Given that consumption has a definite cultural aspect, pirates could cultivate their identity whilst tying that identity to a mode of economic production that stands in contradiction with the dominant privateering one. In Gramscian terminology (1996): the art of an effective counter-hegemonic movement is to tie a ‘war of movement’ to a ‘war of position’. There is no point in waging political pressures if there is no popular basis for those pressures. Therefore, a counter-hegemony must foster an identity that serves as a basis for actions. In this particular instance: to consume politically has to be explicitly connected to a socio-cultural project of co-developing alternative modes of production and related socio-politico-economic organization. In political consumer agency, both a war of movement and a war of position are waged in that a strategic consumer identity is built while tactical political pressures are augmented in an attempt to change prevailing governance mechanisms.

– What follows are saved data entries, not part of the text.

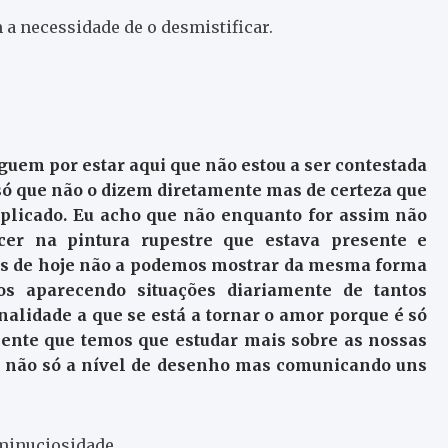
 a necessidade de o desmistificar.
guem por estar aqui que não estou a ser contestada
só que não o dizem diretamente mas de certeza que
icado. Eu acho que não enquanto for assim não
er na pintura rupestre que estava presente e
ias de hoje não a podemos mostrar da mesma forma
os aparecendo situações diariamente de tantos
analidade a que se está a tornar o amor porque é só
mente que temos que estudar mais sobre as nossas
o, não só a nível de desenho mas comunicando uns
 minuciosidade.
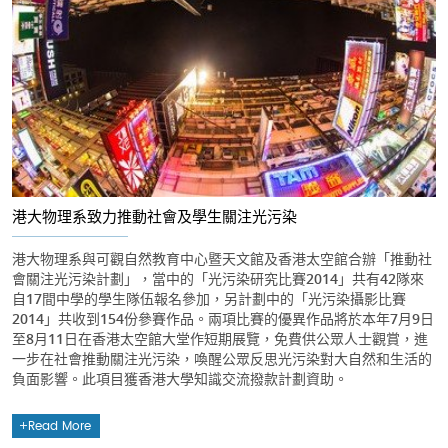
港大物理系致力推動社會及學生關注光污染
港大物理系與可觀自然教育中心暨天文館及香港太空館合辦「推動社
會關注光污染計劃」，當中的「光污染研究比賽2014」共有42隊來
自17間中學的學生隊伍報名參加，另計劃中的「光污染攝影比賽
2014」共收到154份參賽作品。兩項比賽的優異作品將於本年7月9日
至8月11日在香港太空館大堂作短期展覽，免費供公眾人士觀賞，進
一步在社會推動關注光污染，喚醒公眾反思光污染對大自然和生活的
負面影響。此項目獲香港大學知識交流撥款計劃資助。
Read More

The hypothesis that CSR is a tactical platform for social transformation is underpinned by the assumption that conscious consumers would actively purchase commodities that are produced in a socially responsible manner. The question then becomes: how to foster those socio-cultural institutions that generate political consumer agency? The trend of argument I uphold is that the possibility of effective consumer activism is dependent on socio-cultural institutions that articulate alternative modes of socio-economic organization whilst practical alternatives are developed. The consuming citizen then becomes a potentially powerful actor playing the present institutional field in an attempt to steer de facto hybrid governance mechanisms to a more socially responsible level.

It is at this junction of my argument that I want to stress the transformational potential of the Internet as a tool for communication, identity-formation, and social, political & economic self-organization. Both within the particular tactic of political consumer agency and the broader strategy of social transformation, the Internet is likely to be a crucial instrument. Given that economic production is geographically dispersed, CSR as a practice lacks genuine transparency. It is easy for a corporate actor to claim that they are producing in a socially responsible manner; it is a lot harder for the consumer to verify that commitment. The Internet is here a medium for transmitting economic information and consequential coordination between actors at various levels. Only when local stakeholders are connected with groups of conscious consumers can CSR become a genuine vehicle towards a socially responsible economy, rather than a marketing tool for corporate brands who intend to differentiate themselves in saturated markets and opt for a strategy of corporate greenwashing.

As an instrument for strategizing a counter-hegemonic movement, the potential of the Internet is vast. For one, I genuinely believe it can foster not only a counter-hegemonic identity, but also modes of interconnected grassroots organization in synergy with that identity. Likeminded activists could develop and maintain a collective online network with the intent to function as a vehicle for socio-economic self-organization and related political pressures. Such a counter-hegemonic movement would stand in relation to the present transglocal institutional arena in an existential attempt to change it.